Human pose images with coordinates
'''

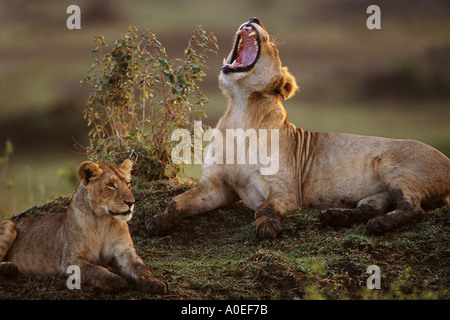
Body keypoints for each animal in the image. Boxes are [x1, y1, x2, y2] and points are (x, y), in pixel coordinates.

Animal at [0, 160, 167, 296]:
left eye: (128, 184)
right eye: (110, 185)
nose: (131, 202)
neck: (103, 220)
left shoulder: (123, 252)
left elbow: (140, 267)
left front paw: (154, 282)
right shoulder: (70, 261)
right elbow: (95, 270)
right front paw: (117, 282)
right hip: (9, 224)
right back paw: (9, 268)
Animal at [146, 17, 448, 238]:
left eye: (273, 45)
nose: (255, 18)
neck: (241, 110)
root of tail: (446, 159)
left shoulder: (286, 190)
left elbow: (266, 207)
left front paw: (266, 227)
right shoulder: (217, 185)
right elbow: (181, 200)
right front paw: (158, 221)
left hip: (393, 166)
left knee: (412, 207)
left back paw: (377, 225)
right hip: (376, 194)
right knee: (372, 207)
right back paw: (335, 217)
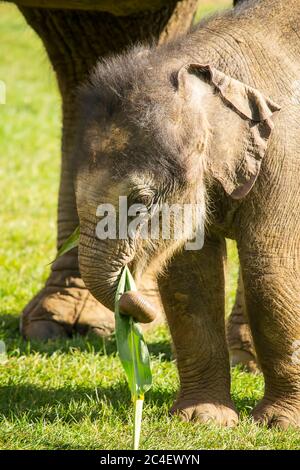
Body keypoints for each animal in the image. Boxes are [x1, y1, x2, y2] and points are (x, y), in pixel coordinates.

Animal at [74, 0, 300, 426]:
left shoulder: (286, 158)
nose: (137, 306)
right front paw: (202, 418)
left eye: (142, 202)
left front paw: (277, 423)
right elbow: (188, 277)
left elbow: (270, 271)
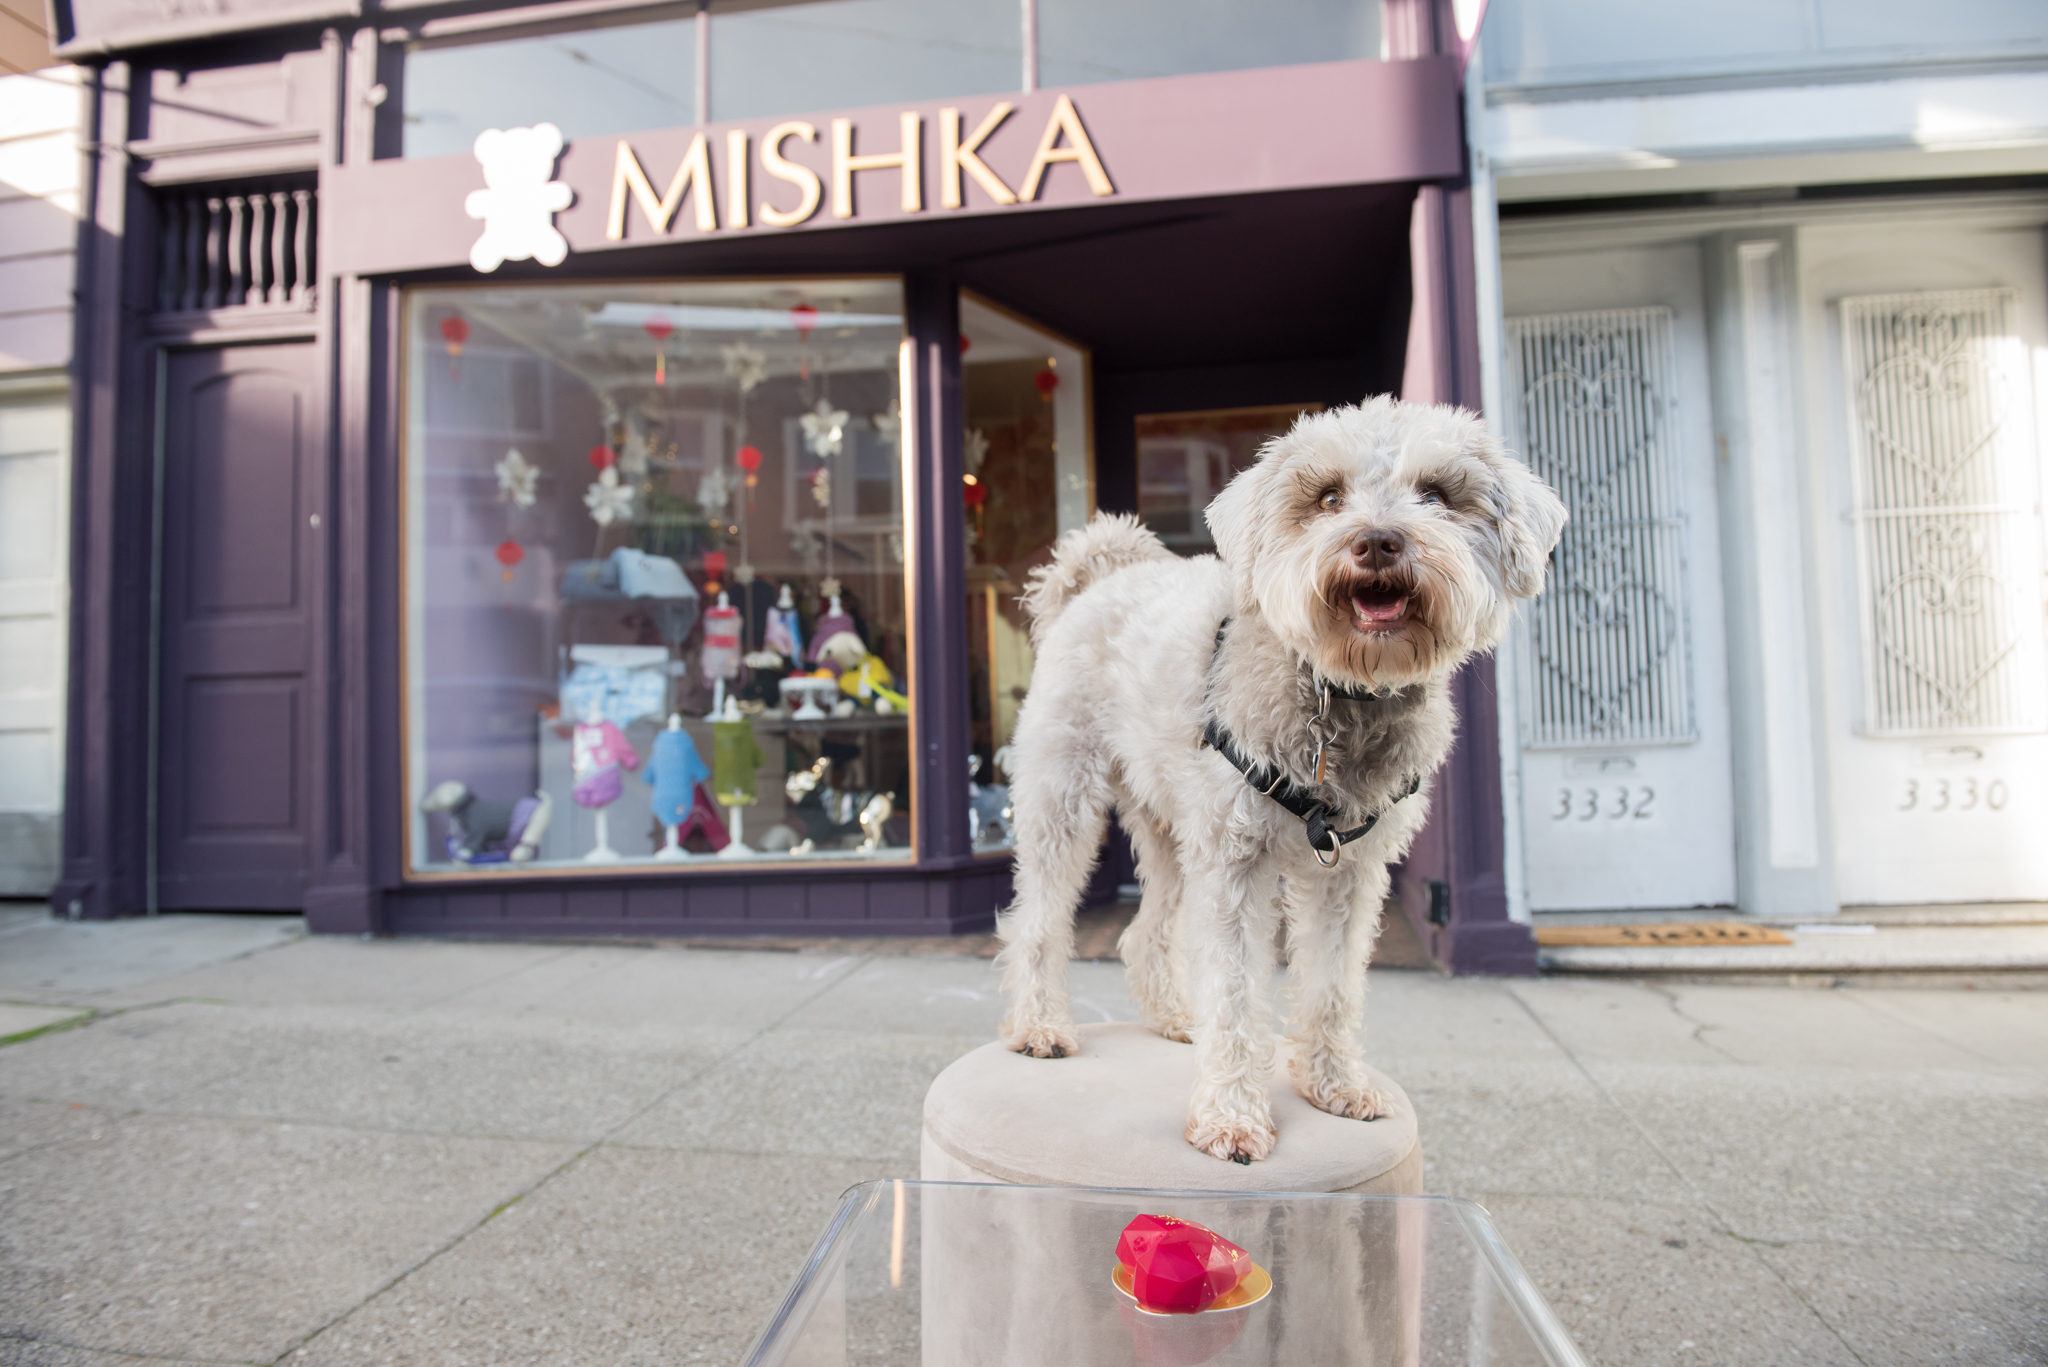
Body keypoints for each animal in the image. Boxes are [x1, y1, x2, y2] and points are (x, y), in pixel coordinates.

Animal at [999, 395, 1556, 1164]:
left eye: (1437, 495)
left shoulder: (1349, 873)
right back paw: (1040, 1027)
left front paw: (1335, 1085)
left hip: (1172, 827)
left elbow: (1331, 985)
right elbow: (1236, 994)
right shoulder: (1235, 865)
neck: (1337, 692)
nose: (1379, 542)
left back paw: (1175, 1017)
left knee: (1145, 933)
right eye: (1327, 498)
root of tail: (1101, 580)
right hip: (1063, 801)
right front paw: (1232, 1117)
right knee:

'''

Exercise objective: Return every line of the records in which the word "back" is found.

Answer box:
right back paw: (9, 268)
left back paw: (377, 225)
right back paw: (335, 217)
right back paw: (1040, 1027)
left back paw: (1175, 1017)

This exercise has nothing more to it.